##### EXTRACTED TEXT

BARC, like other USDA operations, is too close to agribusiness, and it is used to promote and validate questionable industry practices and to support bad consumer habits. There were displays and materials promoting the dairy industry and the consumption of cows’ milk at the BARC event, including hand outs from the Mid-Atlantic Dairy Association (MDA), which as part of its mission “builds demand for milk and dairy products and enhances the image of the dairy industry on behalf of dairy farmers.”
One of MDA’s brochures distributed at BARC was entitled “Milk & More.” It states, “Dairy foods like milk, cheese and yogurt are important throughout life. In childhood, the key words are ‘growth’ and ‘habits.’ Childhood is a period of growth, and dairy nutrients – especially calcium – are essential for growing bones. Childhood is also the time to form good dietary habits, such as the habit of getting enough dairy every day.” Actually, consuming too many animal products, including dairy, is a bad habit that afflicts most U.S. citizens, and our health is suffering as a result.
As most of us grow up and develop lifelong habits, we are indoctrinated to eat foods that make us sick. Tragically, a major contributor to this problem has been our nation’s school lunch program, which purchases agribusiness commodities and markets them to school kids at the expense of supporting good health. The dairy industry is very influential in our government so its products are heavily promoted. In fact, cow’s milk is given to every child receiving a federally funded meal, even those who are lactose intolerant. This contributes to bad eating habits, which can last a lifetime.

##########

WORK REQUEST A: State whether each statement agrees with the text on BARC and dairy promotion, answering yes or no and quoting the words that decide it: (i) The MDA brochure handed out at BARC was titled "Milk & More." (ii) Children who are lactose intolerant are not given cow's milk with federally funded meals. (iii) The brochure singles out calcium as a dairy nutrient essential for growing bones.
WORK REQUEST B: Name every dairy food listed in the passage the text on BARC and dairy promotion quotes from the "Milk & More" brochure.
WORK REQUEST C: Extend the text on BARC and dairy promotion, beginning after its final sentence.
The records were taken from a separate, unrelated source.

##### MATERIAL SHOWN

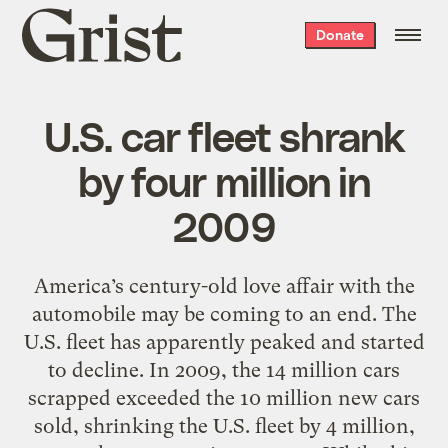
Grist
Donate
home
U.S. car fleet shrank
by four million in
2009
America’s century-old love affair with the
automobile may be coming to an end. The
U.S. fleet has apparently peaked and started
to decline. In 2009, the 14 million cars
scrapped exceeded the 10 million new cars
sold, shrinking the U.S. fleet by 4 million,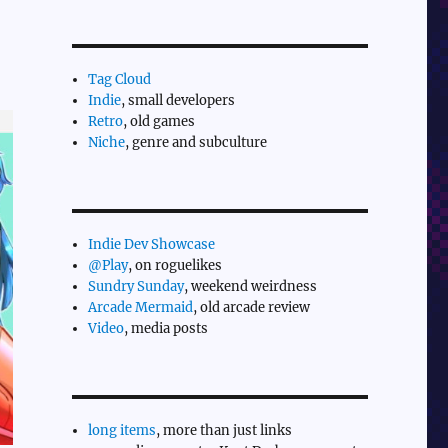
Tag Cloud
Indie
, small developers
Retro
, old games
Niche
, genre and subculture
Indie Dev Showcase
@Play
, on roguelikes
Sundry Sunday
, weekend weirdness
Arcade Mermaid
, old arcade review
Video
, media posts
long items
, more than just links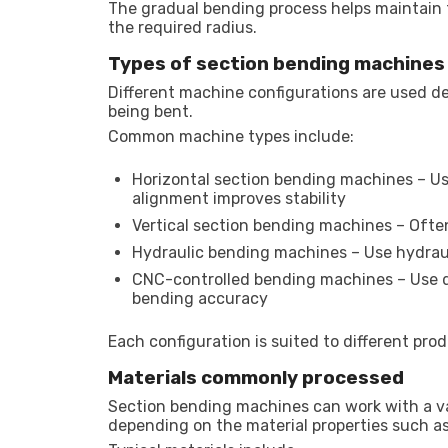
The gradual bending process helps maintain t
the required radius.
Types of section bending machines
Different machine configurations are used d
being bent.
Common machine types include:
Horizontal section bending machines – Us
alignment improves stability
Vertical section bending machines – Often 
Hydraulic bending machines – Use hydraul
CNC-controlled bending machines – Use d
bending accuracy
Each configuration is suited to different pr
Materials commonly processed
Section bending machines can work with a v
depending on the material properties such as 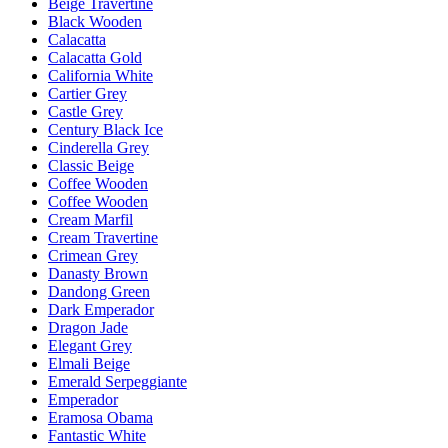
Beige Travertine
Black Wooden
Calacatta
Calacatta Gold
California White
Cartier Grey
Castle Grey
Century Black Ice
Cinderella Grey
Classic Beige
Coffee Wooden
Coffee Wooden
Cream Marfil
Cream Travertine
Crimean Grey
Danasty Brown
Dandong Green
Dark Emperador
Dragon Jade
Elegant Grey
Elmali Beige
Emerald Serpeggiante
Emperador
Eramosa Obama
Fantastic White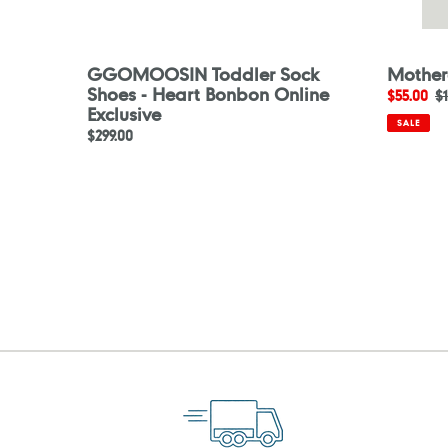
GGOMOOSIN Toddler Sock
Mother
Shoes - Heart Bonbon Online
Sale
$55.00
R
$1
Exclusive
price
p
SALE
Regular
$299.00
price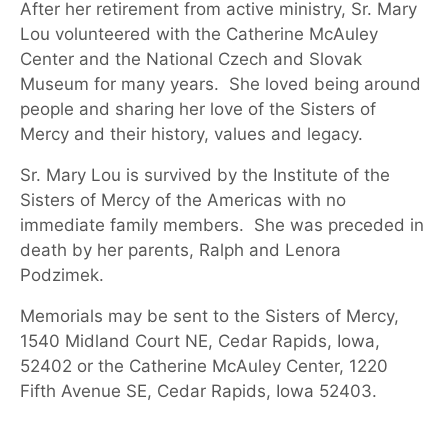
After her retirement from active ministry, Sr. Mary
Lou volunteered with the Catherine McAuley
Center and the National Czech and Slovak
Museum for many years. She loved being around
people and sharing her love of the Sisters of
Mercy and their history, values and legacy.
Sr. Mary Lou is survived by the Institute of the
Sisters of Mercy of the Americas
with no
immediate family members
.
She was preceded in
death by her parents, Ralph and Lenora
Podzimek.
Memorials may be sent to the Sisters of Mercy
,
1540 Midland Court
NE, Cedar Rapids, Iowa,
52402 or the
Catherine McAuley Center
, 1220
Fifth Avenue SE, Cedar Rapids, Iowa 52403
.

##########

EXERCISE ANSWER A:
(i) Yes: "One of MDA’s brochures distributed at BARC was entitled “Milk & More.”"
(ii) No: "cow’s milk is given to every child receiving a federally funded meal, even those who are lactose intolerant."
(iii) Yes: "dairy nutrients – especially calcium – are essential for growing bones."

EXERCISE ANSWER B: Milk, cheese, yogurt

EXERCISE ANSWER C:
Animal agriculture is busy urging legislators and the USDA to continue promoting meat and dairy products in school lunches, but there is now a very important proposal, The Healthy School Meals Act, H.R. 4870, to promote plant-based alternatives. This bill, authored by Representative Jared Polis (D-CO) will go a long way toward instilling better eating habits in children and thereby improving our nation’s health.
Please contact your representative and urge him or her to co-sponsor H.R. 4870. Please also contact Representative George Miller (D-CA), chair of the House Committee on Education and Labor, to urge him to support H.R. 4870. The federal school lunch program is being discussed on Capitol Hill now, so please call today!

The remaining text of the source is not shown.